USGS

Base Flow and Ground Water in Upper Sweetwater Valley, Tennessee

U.S. Geological Survey, Water-Resources Investigations Report 83-4068

by R.D. Evaldi, and J.G. Lewis

This report is available as a pdf below


Abstract

The upper Sweetwater Valley area has a flow system with complex interaction between surface and ground water. A water budget study indicated that during dry years approximately three-fourths of the annual flow to Sweetwater Creek may be derived from ground-water sources. Hydrograph analysis showed seasonal variation of recharge to the ground-water flow system. Streamflow records were analyzed to estimate the frequency of low flow of Sweetwater Creek at river mile 16.7, and indicated the lowest average flow for 1 day in 20 years to be about 5.1 cubic feet per second. Two periods of base-flow measurements of Sweetwater Creek identified channel reaches with significant gains and losses of streamflow.

Base flow measurements also showed interbasin transfer of water among sub-basins of the valley. Major flow surpluses were associated with areas in which the majority of flow originated at a spring. Topographically low areas adjacent to the main stem of Sweetwater Creek generally have surplus flow. Topographically higher areas generally have deficient surface outflow unless significant spring flow occurs in the basin.

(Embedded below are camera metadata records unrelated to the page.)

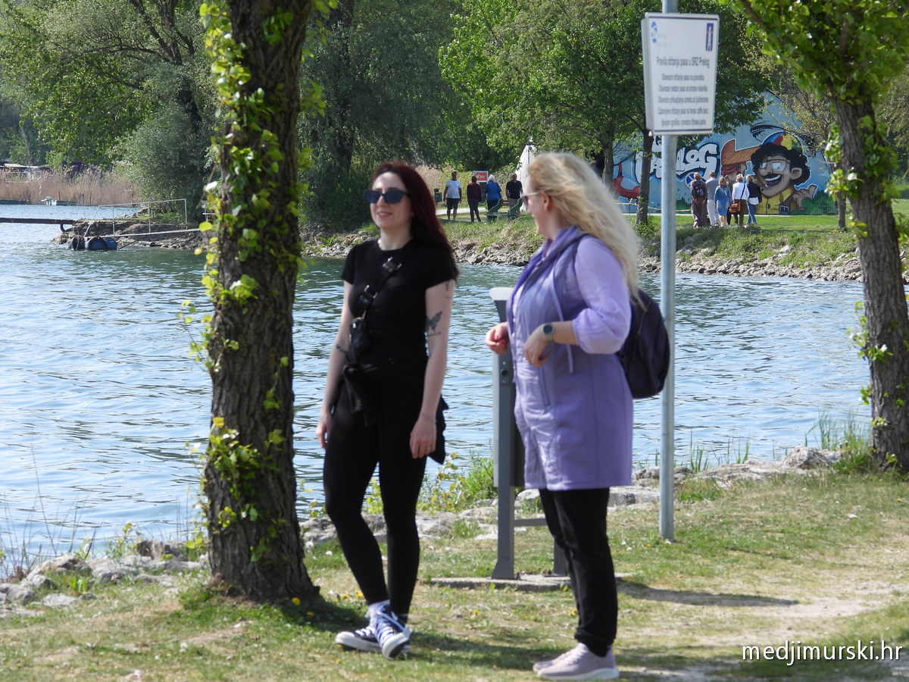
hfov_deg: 8.4
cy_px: 341
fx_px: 6171
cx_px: 454
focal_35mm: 235
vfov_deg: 6.3
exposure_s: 1/400
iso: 100
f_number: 4.5
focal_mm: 42.2
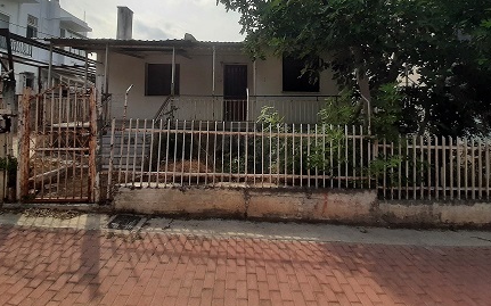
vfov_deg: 68.8
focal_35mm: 16
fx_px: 214
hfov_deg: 97.8
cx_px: 235
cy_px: 97
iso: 40
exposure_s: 1/1761
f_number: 2.2
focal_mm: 1.42
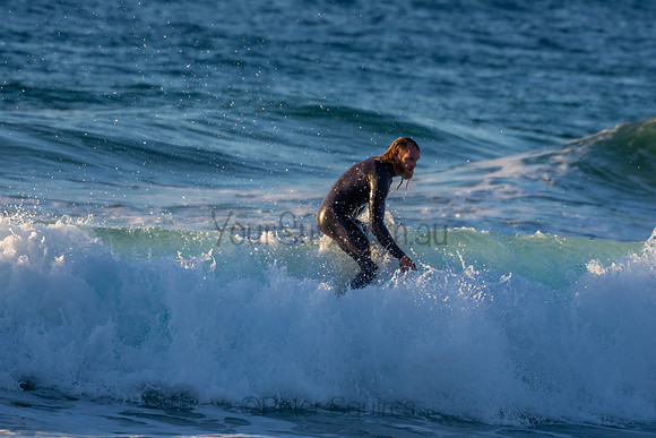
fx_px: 9568
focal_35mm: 525
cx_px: 328
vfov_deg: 2.6
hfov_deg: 3.9
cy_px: 219
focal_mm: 350
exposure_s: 1/1250
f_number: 5.6
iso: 500
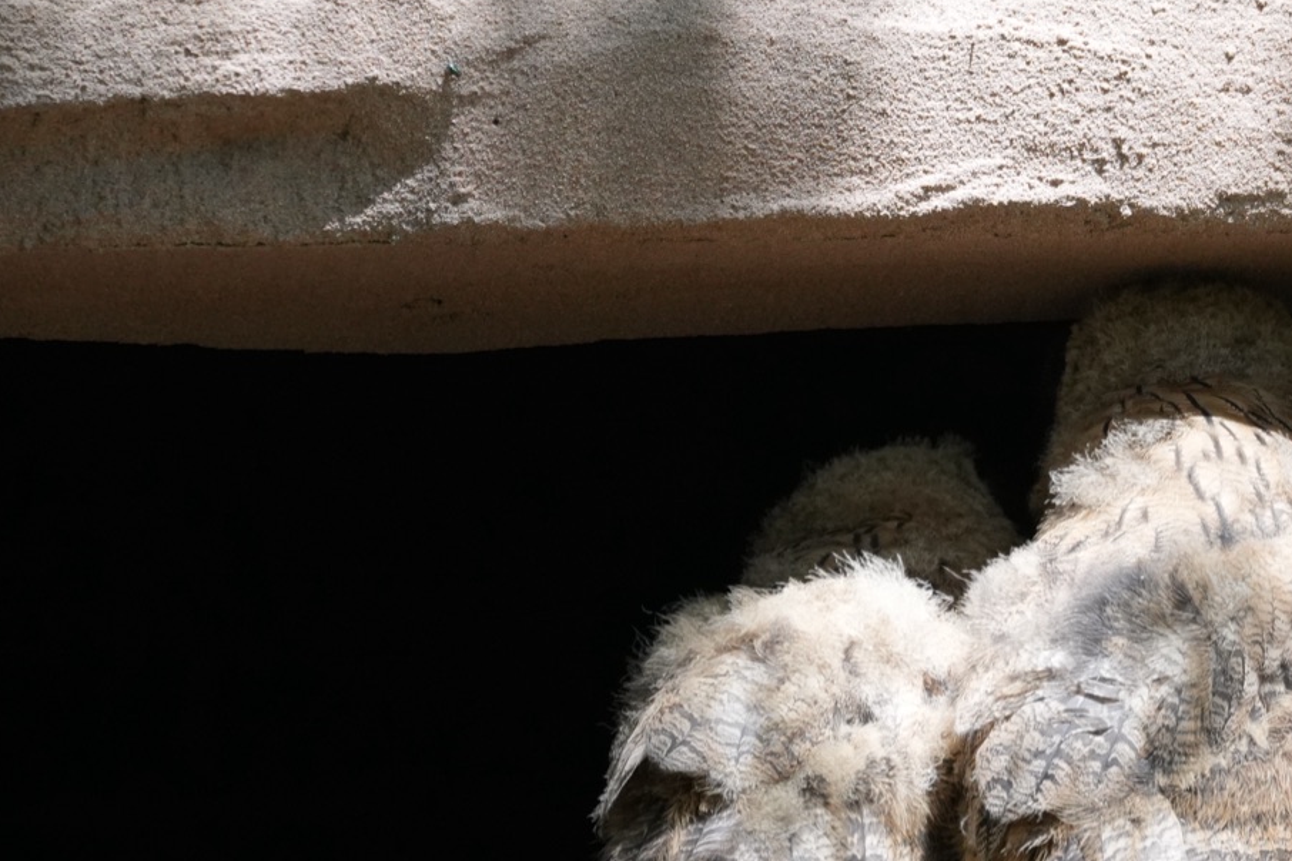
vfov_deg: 2.3
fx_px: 21855
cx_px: 994
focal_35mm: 609
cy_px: 697
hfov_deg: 3.4
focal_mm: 230
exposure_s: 1/800
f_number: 7.1
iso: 1250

Ground-water recharge occurs by water draining into sinkholes, faults, and fractures. Ground-water flow is regionally diffused across formation strikes from the topographically low areas unless the water is exposed to highly permeable formations or impervious formations. Ground water infiltrates the highly permeable formations and flows along strike. Ground water encountering impervious formations may discharge at small springs at the contact, or may reroute along the contact if the upgradient rock is sufficiently permeable or has well developed secondary porosity. Groundwater discharges to streams at innumerable seeps and at a few large springs. Areas of ground-water flow up-gradient of large springs are hypothesized as likely areas of significant ground-water reservoirs.